** Supplied records follows **

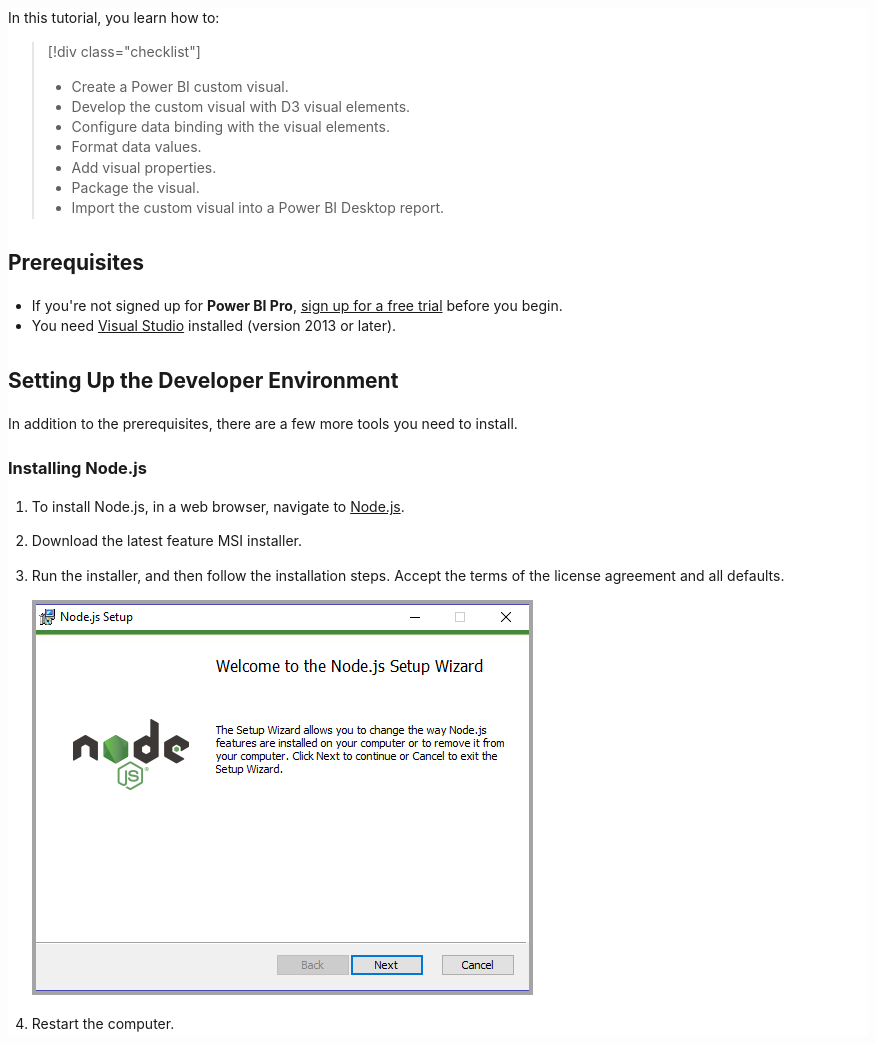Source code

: In this tutorial, you learn how to:
>[!div class="checklist"]
>* Create a Power BI custom visual.
>* Develop the custom visual with D3 visual elements.
>* Configure data binding with the visual elements.
>* Format data values.
>* Add visual properties.
>* Package the visual.
>* Import the custom visual into a Power BI Desktop report.

## Prerequisites

* If you're not signed up for **Power BI Pro**, [sign up for a free trial](https://powerbi.microsoft.com/en-us/pricing/) before you begin.
* You need [Visual Studio](https://www.visualstudio.com/) installed (version 2013 or later).

## Setting Up the Developer Environment

In addition to the prerequisites, there are a few more tools you need to install.

### Installing Node.js

1. To install Node.js, in a web browser, navigate to [Node.js](https://nodejs.org).

2. Download the latest feature MSI installer.

3. Run the installer, and then follow the installation steps. Accept the terms of the license agreement and all defaults.

   ![ Node.js setup](media/custom-visual-develop-tutorial/node-js-setup.png)

4. Restart the computer.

** End of Supplied records **

Return word for word the line with "Add visual properties." and every line after it through the end of the records above.

>* Add visual properties.
>* Package the visual.
>* Import the custom visual into a Power BI Desktop report.

## Prerequisites

* If you're not signed up for **Power BI Pro**, [sign up for a free trial](https://powerbi.microsoft.com/en-us/pricing/) before you begin.
* You need [Visual Studio](https://www.visualstudio.com/) installed (version 2013 or later).

## Setting Up the Developer Environment

In addition to the prerequisites, there are a few more tools you need to install.

### Installing Node.js

1. To install Node.js, in a web browser, navigate to [Node.js](https://nodejs.org).

2. Download the latest feature MSI installer.

3. Run the installer, and then follow the installation steps. Accept the terms of the license agreement and all defaults.

   ![ Node.js setup](media/custom-visual-develop-tutorial/node-js-setup.png)

4. Restart the computer.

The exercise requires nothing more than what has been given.